Does your childhood career goal now affect your interpreting in any way? Do they overlap, “speak” to each other, or are they completely separate?
I did not get engaged in career thinking until I was 26 years old. LOL. Call me a late bloomer. That is fine. I took to the legal field and accepted I have autistic traits from my happenings. I went on to be very successful at the law field, getting my paralegal degree. I went on to win several state supreme court cases with lawyers. My single claim to fame was winning a million dollars over a case where an officer ran over and killed an individual. I saw a file in a trash can and revived it with 3 months of day in day out research. I wrote these legal guides and the lawyers were able to successfully navigate the case they threw away. They did not understand the case like I did, but we pulled it off as a team. I got exactly zero dollars for that, and during that time my brother had been asking me to work with him as an interpreter. I left the legal field and YES today I totally understand cases of all nature, and when I have a legal case, it affects my interpreting in high-quality ways. So it was not a wasted thing to get into the legal field. At this point all these years later I am now full-time language service tech providing custom source code all the way though vibe coding.
In what ways do you mindfully and intentionally give back to your interpreting colleagues?
I support them with understanding how technology is making things easier. I will program things for them. Automate them. I have been able to double time it across careers and have been giving coding and programming all of my attention to the point that now…I just do language tech of any kind. I applied my TBI traits to being able to understand things in not so long a period of time. I could also be that I work around the clock. When I am not studying one thing, I am studying another.
Give an example of a time another interpreter mindfully and intentionally gave back to you.

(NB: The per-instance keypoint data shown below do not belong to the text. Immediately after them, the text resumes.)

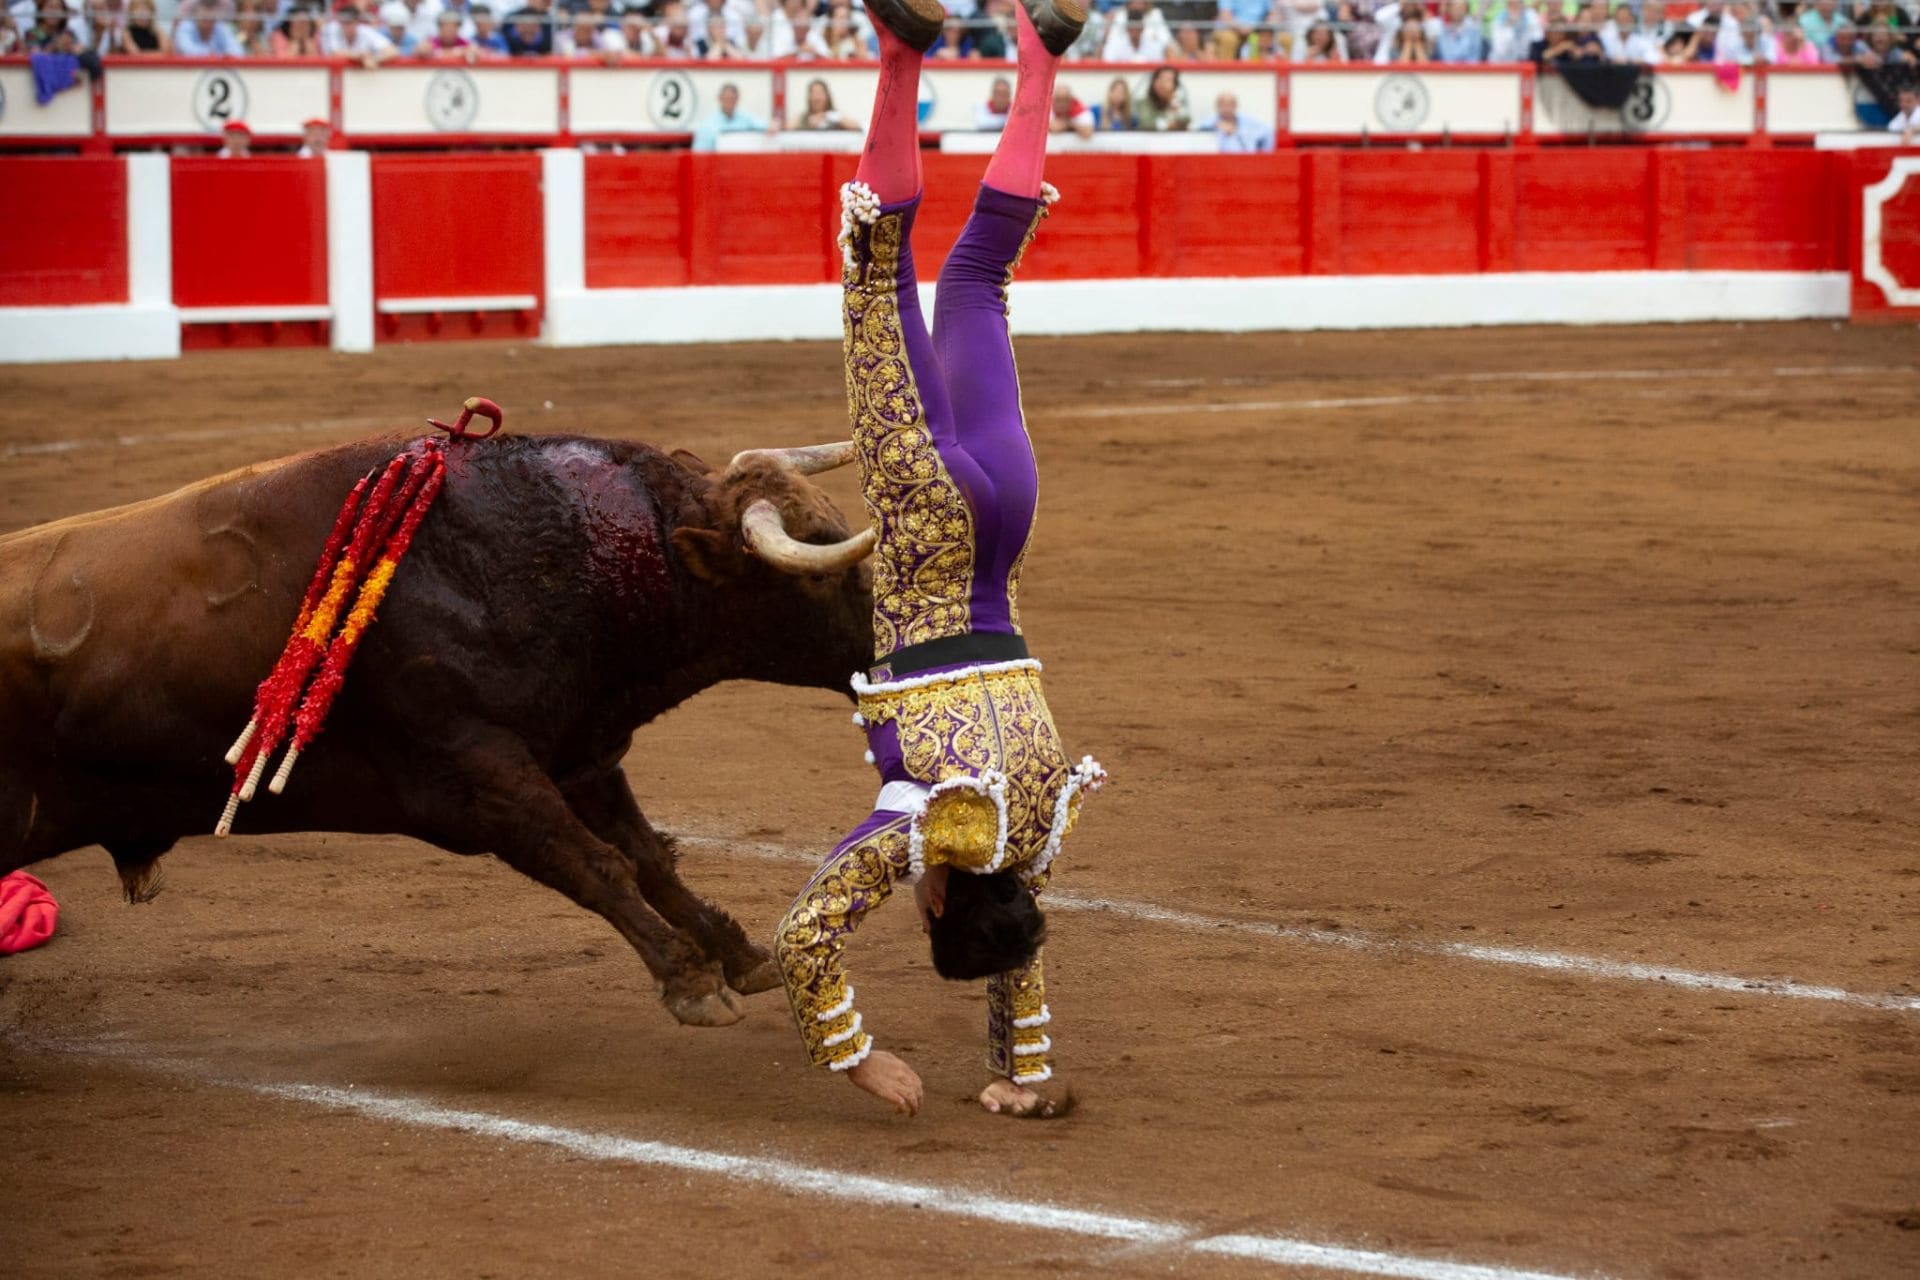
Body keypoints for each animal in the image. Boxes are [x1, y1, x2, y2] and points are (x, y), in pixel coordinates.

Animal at [0, 429, 879, 1028]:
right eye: (820, 570)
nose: (896, 649)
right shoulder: (478, 774)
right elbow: (593, 863)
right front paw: (691, 981)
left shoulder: (580, 755)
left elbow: (648, 858)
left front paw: (740, 957)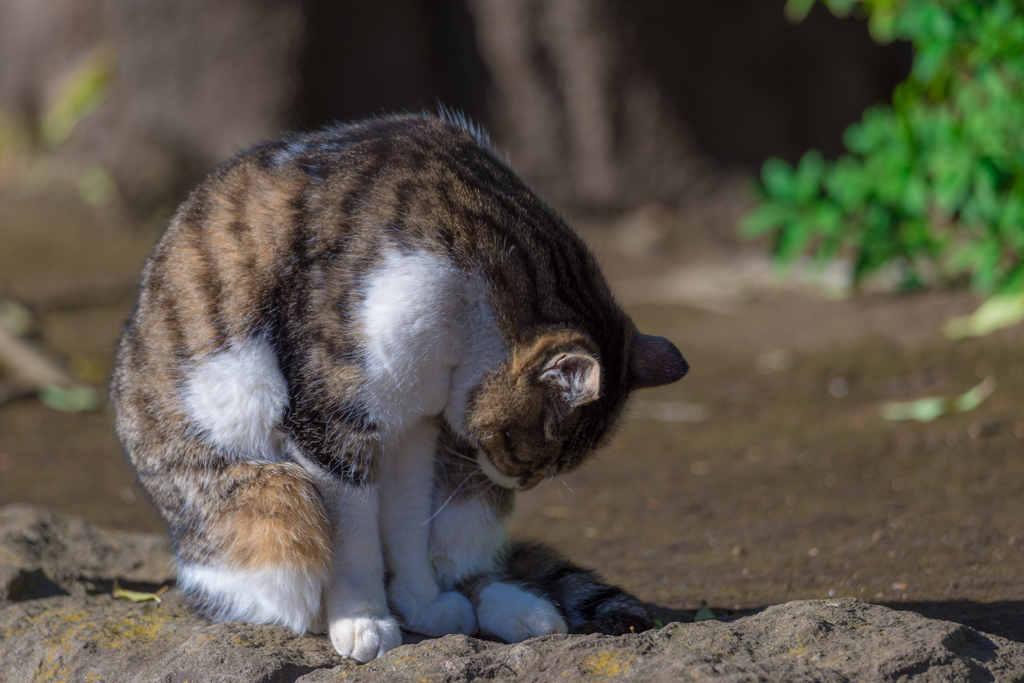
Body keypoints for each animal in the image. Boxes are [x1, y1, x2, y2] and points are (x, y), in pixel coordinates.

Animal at [110, 112, 688, 663]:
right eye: (518, 450)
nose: (518, 484)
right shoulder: (331, 426)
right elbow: (356, 542)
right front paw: (364, 619)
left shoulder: (415, 428)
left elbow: (407, 524)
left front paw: (421, 602)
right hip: (273, 500)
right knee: (278, 581)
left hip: (465, 497)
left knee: (469, 564)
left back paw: (522, 612)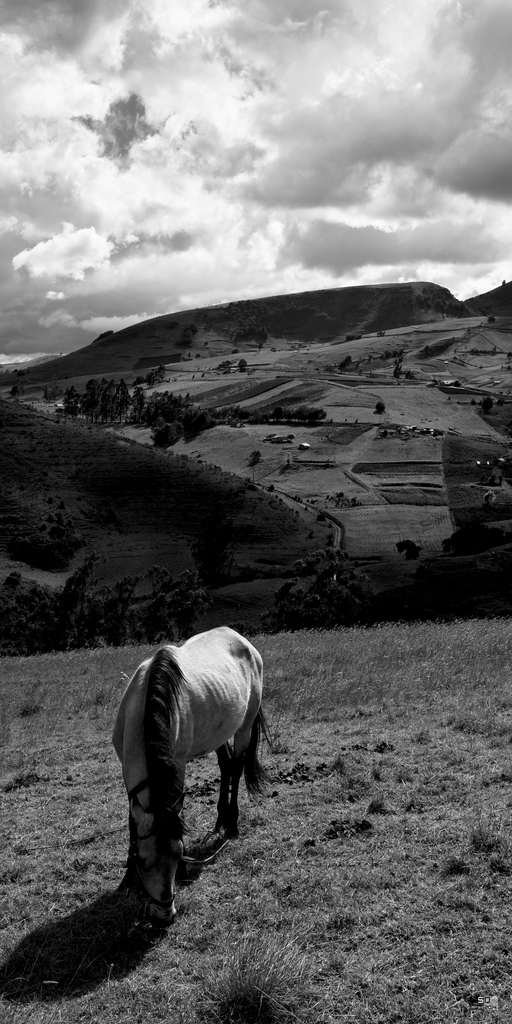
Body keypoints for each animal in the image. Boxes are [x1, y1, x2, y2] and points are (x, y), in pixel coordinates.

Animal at [112, 622, 268, 929]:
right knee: (226, 765)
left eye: (177, 855)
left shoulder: (177, 766)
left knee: (237, 766)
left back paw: (232, 823)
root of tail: (240, 639)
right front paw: (127, 878)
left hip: (244, 726)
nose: (164, 916)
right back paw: (220, 819)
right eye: (142, 860)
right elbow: (132, 818)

I think when I get calls from linguists about assignments they can’t do and they are thinking about me. Making sure that someone they know is working. That means a lot. More than people realize. I get these calls from interpreters all the time about what gigs need teams, can we team together, and all that. It’s a literal paycheck we pay our bills with. It means something to get that contact.
Because interpreters are life-long learners, it can be hard to say, “Yes, I am an interpreter.” Do you remember when you were able to confidently use that label for yourself?
Well … We have been interpreting our whole lives. And if you are a mischievous kid. Eh-hem. You may have gotten in trouble with your mother for … lying in your interpreting so you do not get in trouble. LOL. So when mom swats your backside for mis-interpreting, you pretty much know you are an interpreter. Because she going to give you a beating that will make you confident you won’t do that twice. Every word honored lol. Our parents are deaf. So actually mom made me go to the local school when I was in grade school and interpret for the deaf students. It was cool.
Please give a shout out to the interpreters you are grateful you know, have worked with, learned from, become friends with, etc.
Shout out to Edward Knight – A brother’s love is … a brother’s love.